Scan the listing below for "curve", then report every line that has it.
▬▬▬▬▬▬
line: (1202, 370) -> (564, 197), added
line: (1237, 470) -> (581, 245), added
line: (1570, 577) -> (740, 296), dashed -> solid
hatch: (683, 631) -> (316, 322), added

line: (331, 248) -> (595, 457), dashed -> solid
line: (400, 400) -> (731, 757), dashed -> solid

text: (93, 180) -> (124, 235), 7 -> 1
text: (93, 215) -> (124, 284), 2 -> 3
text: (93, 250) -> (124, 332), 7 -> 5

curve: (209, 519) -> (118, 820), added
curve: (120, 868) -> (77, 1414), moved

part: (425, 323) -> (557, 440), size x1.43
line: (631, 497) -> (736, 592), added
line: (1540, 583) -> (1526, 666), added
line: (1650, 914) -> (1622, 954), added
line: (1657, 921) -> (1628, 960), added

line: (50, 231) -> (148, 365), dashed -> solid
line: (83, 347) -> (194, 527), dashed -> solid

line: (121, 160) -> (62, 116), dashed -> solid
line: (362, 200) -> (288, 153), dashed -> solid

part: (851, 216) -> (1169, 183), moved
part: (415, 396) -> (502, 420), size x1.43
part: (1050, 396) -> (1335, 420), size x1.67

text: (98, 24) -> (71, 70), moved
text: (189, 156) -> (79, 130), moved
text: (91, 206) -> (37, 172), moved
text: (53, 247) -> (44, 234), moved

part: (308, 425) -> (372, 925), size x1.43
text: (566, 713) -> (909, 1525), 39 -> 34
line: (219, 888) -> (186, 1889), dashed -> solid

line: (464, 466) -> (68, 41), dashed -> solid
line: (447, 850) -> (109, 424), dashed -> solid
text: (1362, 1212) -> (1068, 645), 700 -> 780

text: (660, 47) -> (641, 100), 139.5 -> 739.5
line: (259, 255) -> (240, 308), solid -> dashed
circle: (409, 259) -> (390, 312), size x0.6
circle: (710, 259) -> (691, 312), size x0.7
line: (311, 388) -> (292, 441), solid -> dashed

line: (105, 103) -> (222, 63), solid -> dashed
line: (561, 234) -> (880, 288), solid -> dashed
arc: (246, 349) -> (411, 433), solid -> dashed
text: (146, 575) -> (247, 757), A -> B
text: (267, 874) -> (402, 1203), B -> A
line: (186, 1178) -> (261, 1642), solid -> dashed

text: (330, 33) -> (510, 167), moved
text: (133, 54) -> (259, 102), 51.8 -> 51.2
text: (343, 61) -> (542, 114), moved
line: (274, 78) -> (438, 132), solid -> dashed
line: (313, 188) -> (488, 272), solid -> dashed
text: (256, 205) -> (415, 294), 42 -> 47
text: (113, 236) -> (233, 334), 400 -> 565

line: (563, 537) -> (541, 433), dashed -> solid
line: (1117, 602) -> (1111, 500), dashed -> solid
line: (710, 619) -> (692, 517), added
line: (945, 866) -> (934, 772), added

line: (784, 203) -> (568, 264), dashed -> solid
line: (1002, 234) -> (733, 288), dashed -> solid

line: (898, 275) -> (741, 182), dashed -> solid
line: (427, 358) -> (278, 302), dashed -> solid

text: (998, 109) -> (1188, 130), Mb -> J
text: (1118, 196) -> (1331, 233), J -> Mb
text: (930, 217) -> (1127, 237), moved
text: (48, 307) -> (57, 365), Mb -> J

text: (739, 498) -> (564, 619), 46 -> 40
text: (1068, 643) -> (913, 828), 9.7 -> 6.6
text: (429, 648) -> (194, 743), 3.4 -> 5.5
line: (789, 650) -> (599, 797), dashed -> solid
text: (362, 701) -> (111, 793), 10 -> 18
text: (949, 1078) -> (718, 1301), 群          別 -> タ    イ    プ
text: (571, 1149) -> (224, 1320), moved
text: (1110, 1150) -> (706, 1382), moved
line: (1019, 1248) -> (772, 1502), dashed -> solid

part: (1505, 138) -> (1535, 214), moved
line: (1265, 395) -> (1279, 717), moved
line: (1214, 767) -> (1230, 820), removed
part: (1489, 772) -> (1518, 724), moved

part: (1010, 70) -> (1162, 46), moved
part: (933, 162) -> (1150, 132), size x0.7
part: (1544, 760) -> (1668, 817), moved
▬▬▬▬▬▬
• **WRITTEN SOLUTION**
curve: (209, 519) -> (118, 820), added
curve: (120, 868) -> (77, 1414), moved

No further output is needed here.